> Work required:
Scan the records below for lines with the word "sobre", then state how many you find and nothing else.
(Beginning of Supplied entries)
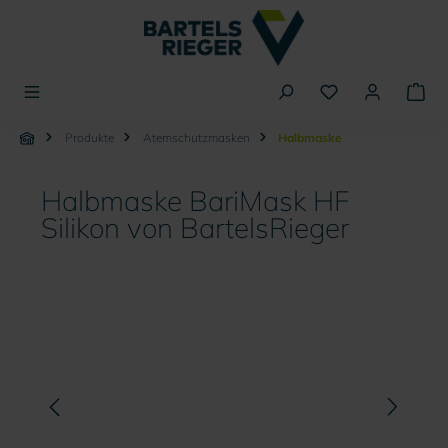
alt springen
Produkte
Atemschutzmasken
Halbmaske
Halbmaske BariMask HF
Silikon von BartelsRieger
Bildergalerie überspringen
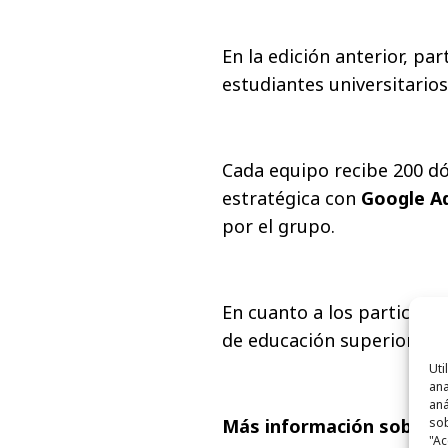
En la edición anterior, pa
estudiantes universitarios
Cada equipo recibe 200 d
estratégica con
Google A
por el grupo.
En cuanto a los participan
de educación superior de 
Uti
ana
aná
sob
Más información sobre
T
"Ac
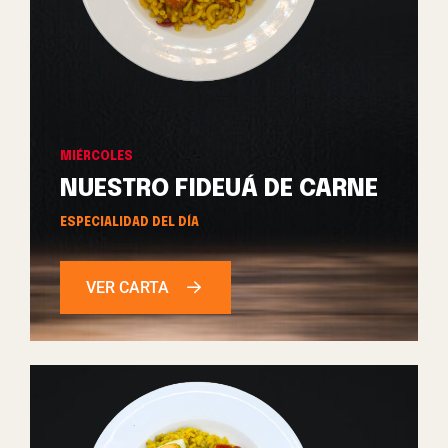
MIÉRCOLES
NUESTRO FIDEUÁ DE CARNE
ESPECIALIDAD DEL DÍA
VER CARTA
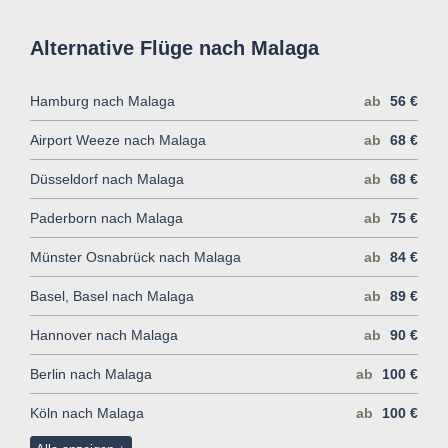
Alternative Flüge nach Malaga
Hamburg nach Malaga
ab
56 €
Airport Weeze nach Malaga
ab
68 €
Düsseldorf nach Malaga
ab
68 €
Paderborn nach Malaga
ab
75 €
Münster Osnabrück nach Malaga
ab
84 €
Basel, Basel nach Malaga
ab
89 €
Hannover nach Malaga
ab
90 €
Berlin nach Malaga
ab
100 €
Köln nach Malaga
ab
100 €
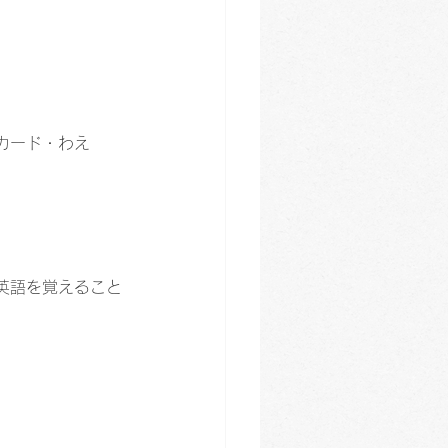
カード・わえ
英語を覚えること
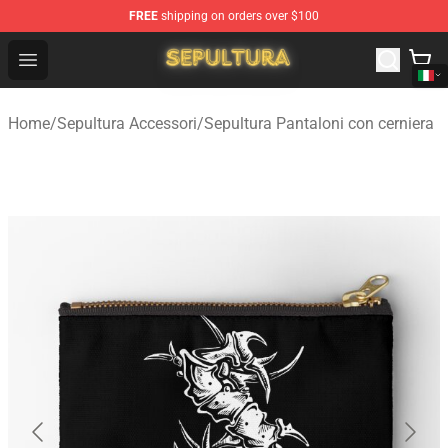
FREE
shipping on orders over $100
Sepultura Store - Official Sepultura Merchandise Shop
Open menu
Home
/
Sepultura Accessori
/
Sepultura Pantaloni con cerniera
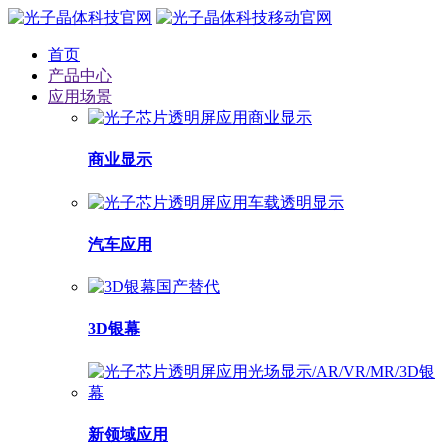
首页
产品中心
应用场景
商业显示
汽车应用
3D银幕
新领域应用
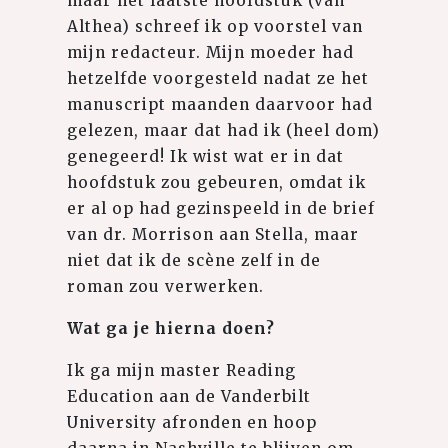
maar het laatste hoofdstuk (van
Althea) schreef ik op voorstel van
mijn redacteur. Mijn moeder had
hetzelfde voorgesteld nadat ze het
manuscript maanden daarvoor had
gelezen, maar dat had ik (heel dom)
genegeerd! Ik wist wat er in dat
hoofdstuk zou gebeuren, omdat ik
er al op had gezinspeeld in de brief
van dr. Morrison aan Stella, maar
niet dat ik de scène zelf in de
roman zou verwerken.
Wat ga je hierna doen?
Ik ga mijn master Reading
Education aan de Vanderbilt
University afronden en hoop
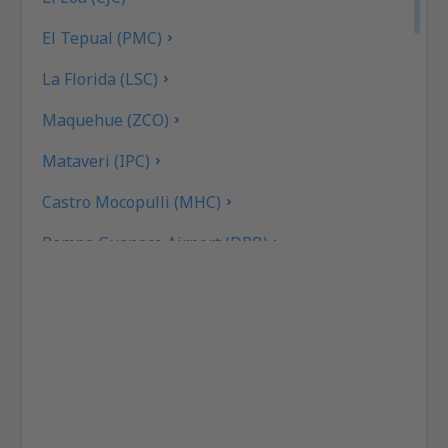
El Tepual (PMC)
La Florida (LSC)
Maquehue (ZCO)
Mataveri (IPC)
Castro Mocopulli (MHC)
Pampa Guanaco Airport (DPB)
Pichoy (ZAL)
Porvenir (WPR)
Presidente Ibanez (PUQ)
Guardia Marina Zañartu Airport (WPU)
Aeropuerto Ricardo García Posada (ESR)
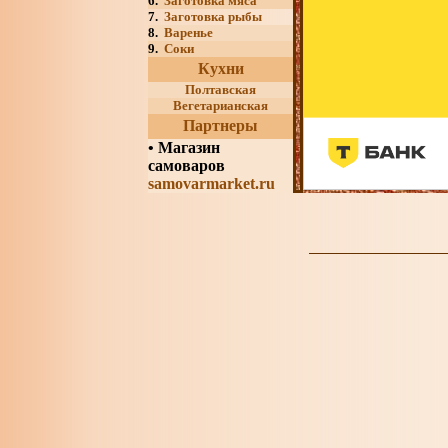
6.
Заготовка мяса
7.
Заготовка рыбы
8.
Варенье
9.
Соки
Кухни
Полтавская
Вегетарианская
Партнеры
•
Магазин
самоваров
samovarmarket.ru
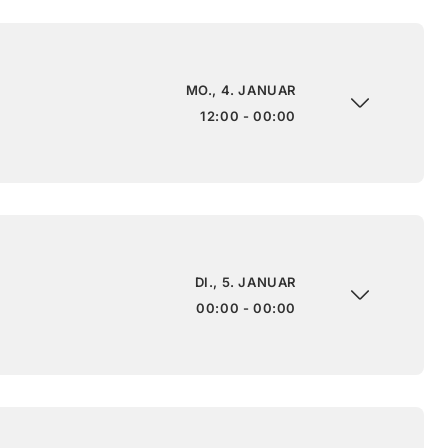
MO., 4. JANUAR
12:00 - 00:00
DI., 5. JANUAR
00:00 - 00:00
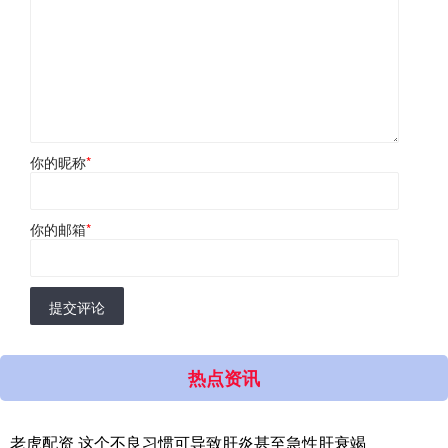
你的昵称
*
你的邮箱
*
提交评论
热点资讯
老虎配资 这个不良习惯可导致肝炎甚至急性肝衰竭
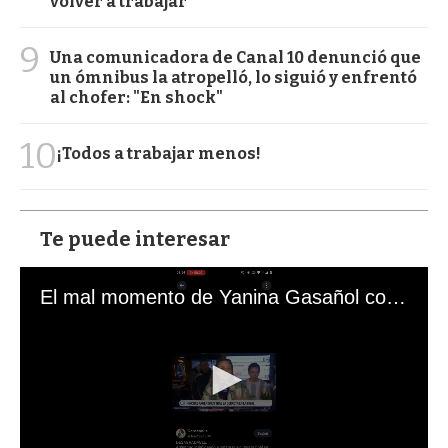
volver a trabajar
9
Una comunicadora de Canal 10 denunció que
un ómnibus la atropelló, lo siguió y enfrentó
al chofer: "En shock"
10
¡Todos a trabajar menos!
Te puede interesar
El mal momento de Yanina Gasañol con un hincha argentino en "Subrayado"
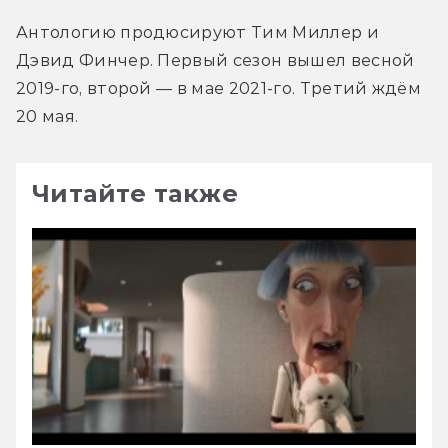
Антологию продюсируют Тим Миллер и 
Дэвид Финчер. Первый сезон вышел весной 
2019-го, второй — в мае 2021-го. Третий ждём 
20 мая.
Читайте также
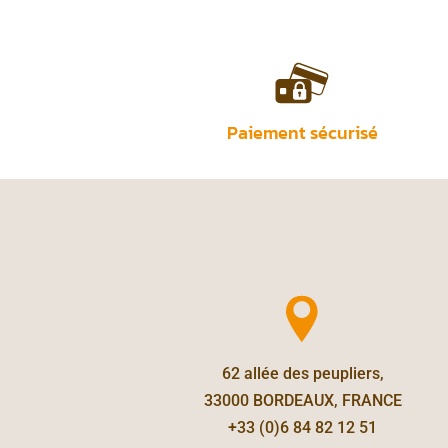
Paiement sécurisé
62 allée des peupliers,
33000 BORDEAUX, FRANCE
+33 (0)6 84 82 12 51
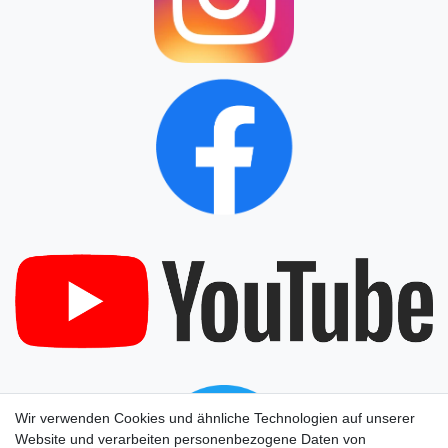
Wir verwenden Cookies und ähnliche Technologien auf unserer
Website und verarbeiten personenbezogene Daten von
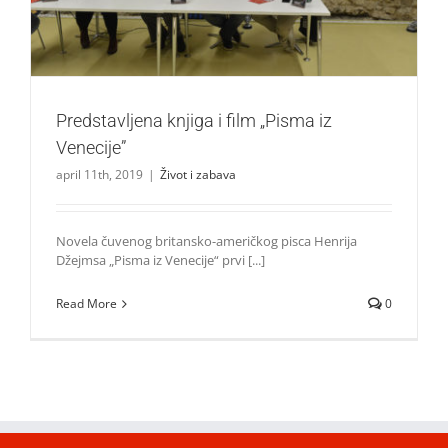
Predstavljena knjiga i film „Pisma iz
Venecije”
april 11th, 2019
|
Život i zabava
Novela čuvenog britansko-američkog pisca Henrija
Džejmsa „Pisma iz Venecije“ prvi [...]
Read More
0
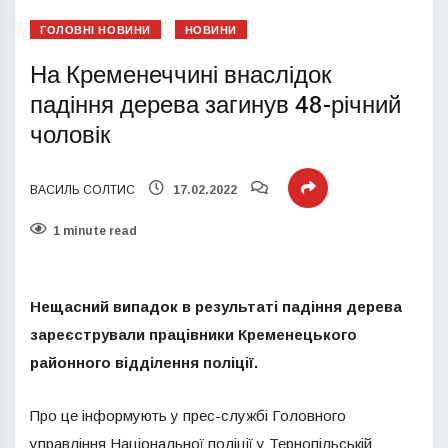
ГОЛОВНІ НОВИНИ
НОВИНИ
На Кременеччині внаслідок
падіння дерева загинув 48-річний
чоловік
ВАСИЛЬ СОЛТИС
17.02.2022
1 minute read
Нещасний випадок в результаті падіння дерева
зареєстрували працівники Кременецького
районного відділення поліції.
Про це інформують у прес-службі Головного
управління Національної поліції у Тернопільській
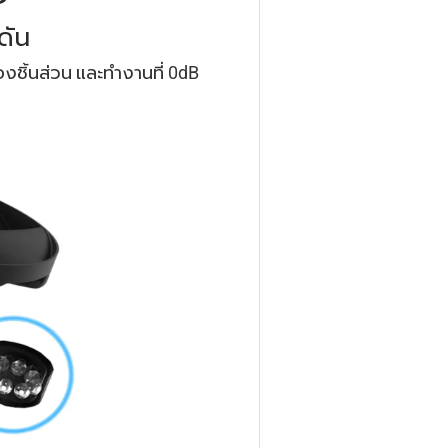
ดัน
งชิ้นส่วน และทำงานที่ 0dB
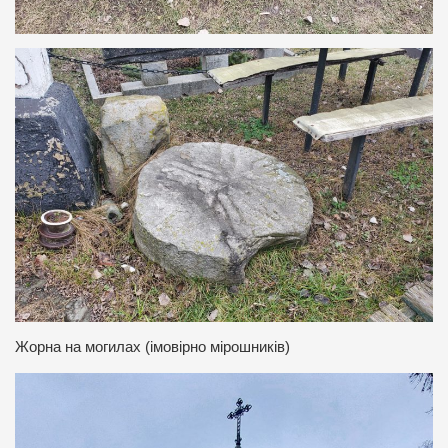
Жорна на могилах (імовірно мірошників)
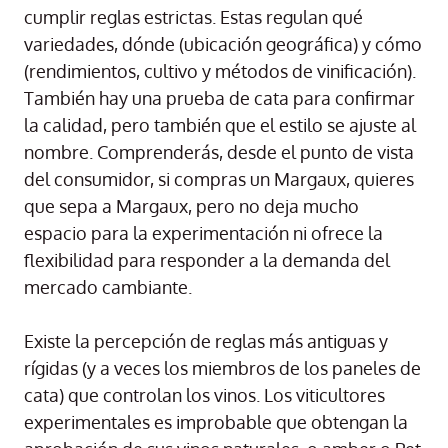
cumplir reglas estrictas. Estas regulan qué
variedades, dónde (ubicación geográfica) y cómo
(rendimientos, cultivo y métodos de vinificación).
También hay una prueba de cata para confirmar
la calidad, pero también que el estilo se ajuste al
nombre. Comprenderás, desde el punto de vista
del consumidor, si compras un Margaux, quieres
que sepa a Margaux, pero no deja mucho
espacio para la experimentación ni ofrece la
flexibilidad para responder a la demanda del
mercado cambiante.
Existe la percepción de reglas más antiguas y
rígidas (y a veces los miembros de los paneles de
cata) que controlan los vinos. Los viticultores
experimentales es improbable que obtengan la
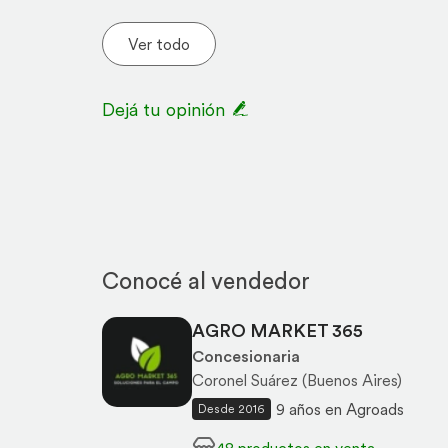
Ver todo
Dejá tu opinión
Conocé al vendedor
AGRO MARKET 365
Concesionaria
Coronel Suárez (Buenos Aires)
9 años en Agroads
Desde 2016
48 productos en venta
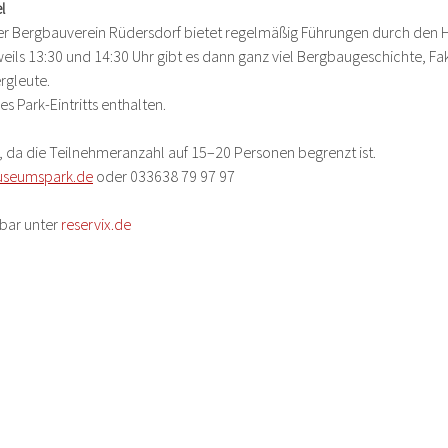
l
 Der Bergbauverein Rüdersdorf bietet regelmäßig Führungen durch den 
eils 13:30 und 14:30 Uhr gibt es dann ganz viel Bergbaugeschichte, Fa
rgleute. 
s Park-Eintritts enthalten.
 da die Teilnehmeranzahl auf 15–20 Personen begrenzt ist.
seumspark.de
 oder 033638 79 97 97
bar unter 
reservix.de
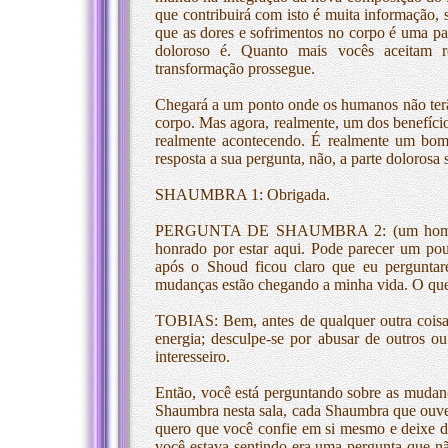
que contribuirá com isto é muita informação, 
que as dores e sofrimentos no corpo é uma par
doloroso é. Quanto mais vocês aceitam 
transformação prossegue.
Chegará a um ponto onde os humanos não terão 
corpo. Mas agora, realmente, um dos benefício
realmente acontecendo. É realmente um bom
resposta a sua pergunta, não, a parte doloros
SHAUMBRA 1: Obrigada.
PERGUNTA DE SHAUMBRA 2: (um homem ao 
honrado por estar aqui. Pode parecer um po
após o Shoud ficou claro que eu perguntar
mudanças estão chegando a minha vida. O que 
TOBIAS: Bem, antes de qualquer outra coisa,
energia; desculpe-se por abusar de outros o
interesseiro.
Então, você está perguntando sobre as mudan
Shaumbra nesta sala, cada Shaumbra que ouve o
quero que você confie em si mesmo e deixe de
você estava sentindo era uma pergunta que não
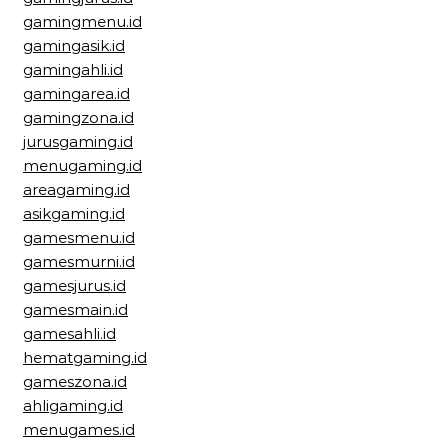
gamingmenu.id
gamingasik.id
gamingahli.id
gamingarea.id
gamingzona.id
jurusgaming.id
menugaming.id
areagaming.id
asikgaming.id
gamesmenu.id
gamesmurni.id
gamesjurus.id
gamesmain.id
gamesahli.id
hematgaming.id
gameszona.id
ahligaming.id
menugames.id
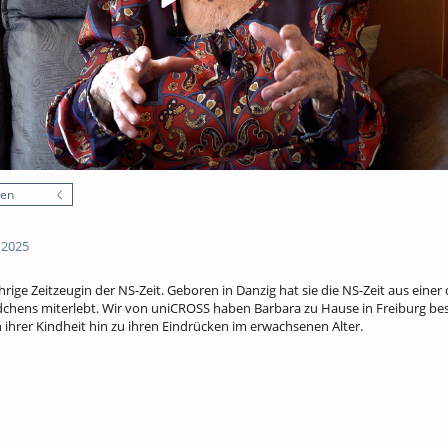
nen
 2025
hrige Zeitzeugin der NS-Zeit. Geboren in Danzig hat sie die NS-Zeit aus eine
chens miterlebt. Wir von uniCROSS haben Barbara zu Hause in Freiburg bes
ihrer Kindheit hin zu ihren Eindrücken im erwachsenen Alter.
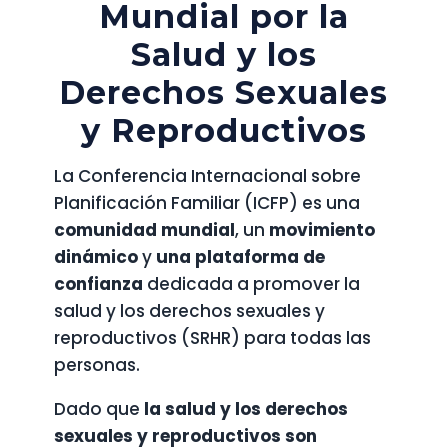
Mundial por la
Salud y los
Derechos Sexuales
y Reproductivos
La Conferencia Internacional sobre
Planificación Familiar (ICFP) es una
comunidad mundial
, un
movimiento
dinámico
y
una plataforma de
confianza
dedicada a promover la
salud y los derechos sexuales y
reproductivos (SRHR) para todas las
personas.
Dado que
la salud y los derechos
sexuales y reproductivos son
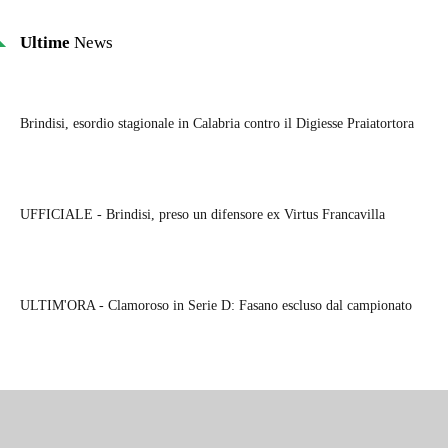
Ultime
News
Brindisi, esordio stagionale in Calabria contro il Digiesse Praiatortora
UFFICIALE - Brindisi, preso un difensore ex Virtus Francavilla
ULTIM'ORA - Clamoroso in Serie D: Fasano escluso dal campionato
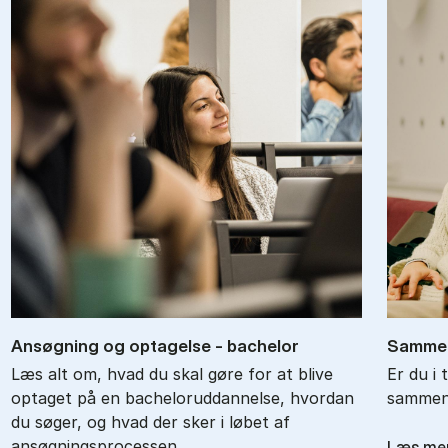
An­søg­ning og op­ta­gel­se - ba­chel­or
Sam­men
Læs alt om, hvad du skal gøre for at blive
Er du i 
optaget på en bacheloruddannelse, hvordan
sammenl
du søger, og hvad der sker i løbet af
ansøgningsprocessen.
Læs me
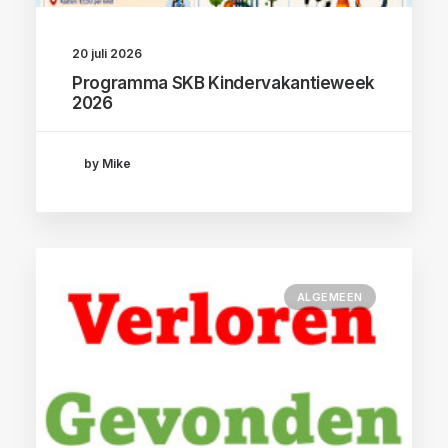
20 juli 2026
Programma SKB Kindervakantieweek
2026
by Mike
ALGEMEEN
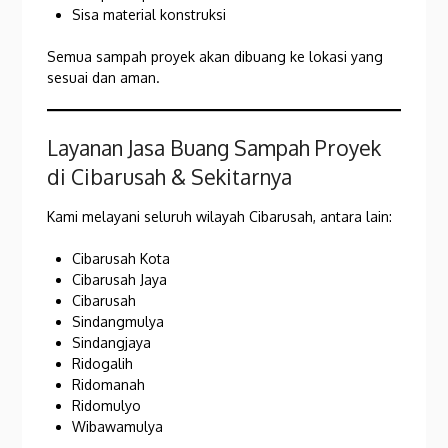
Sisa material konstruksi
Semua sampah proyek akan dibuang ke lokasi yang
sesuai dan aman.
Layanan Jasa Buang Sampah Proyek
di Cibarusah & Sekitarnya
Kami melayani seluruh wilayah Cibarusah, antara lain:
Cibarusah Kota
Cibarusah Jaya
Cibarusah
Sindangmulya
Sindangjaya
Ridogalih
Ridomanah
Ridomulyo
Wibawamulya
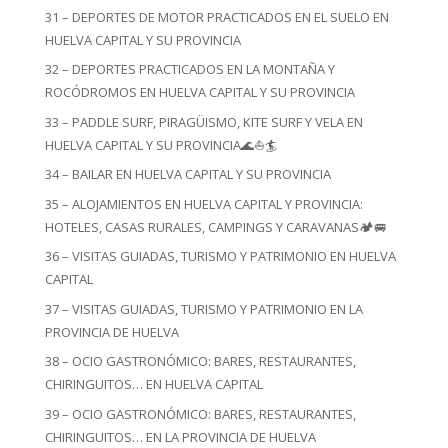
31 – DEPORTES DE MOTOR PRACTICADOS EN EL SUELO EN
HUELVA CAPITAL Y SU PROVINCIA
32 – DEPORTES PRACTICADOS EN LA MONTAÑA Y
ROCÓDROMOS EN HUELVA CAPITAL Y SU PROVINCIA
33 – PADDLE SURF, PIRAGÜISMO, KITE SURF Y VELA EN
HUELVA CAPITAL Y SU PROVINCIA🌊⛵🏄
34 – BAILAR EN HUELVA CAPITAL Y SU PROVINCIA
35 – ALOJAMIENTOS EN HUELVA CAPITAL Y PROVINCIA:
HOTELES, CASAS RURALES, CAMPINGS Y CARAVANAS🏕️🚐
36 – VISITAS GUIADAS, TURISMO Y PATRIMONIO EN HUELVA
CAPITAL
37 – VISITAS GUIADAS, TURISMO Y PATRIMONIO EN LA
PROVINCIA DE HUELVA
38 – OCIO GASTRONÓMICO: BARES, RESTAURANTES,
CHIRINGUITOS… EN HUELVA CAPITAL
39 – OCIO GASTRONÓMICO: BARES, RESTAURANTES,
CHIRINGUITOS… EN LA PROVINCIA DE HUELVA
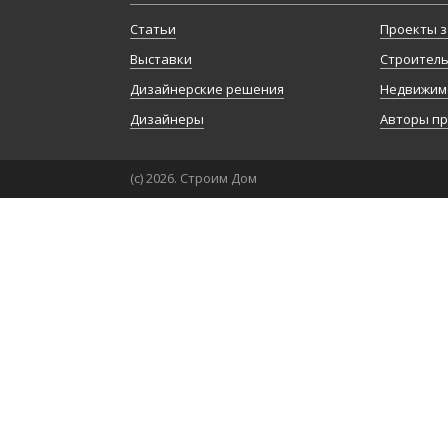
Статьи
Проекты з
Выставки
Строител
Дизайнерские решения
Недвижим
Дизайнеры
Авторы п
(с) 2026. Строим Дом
(End of Supplied entries)
> Expected output:
3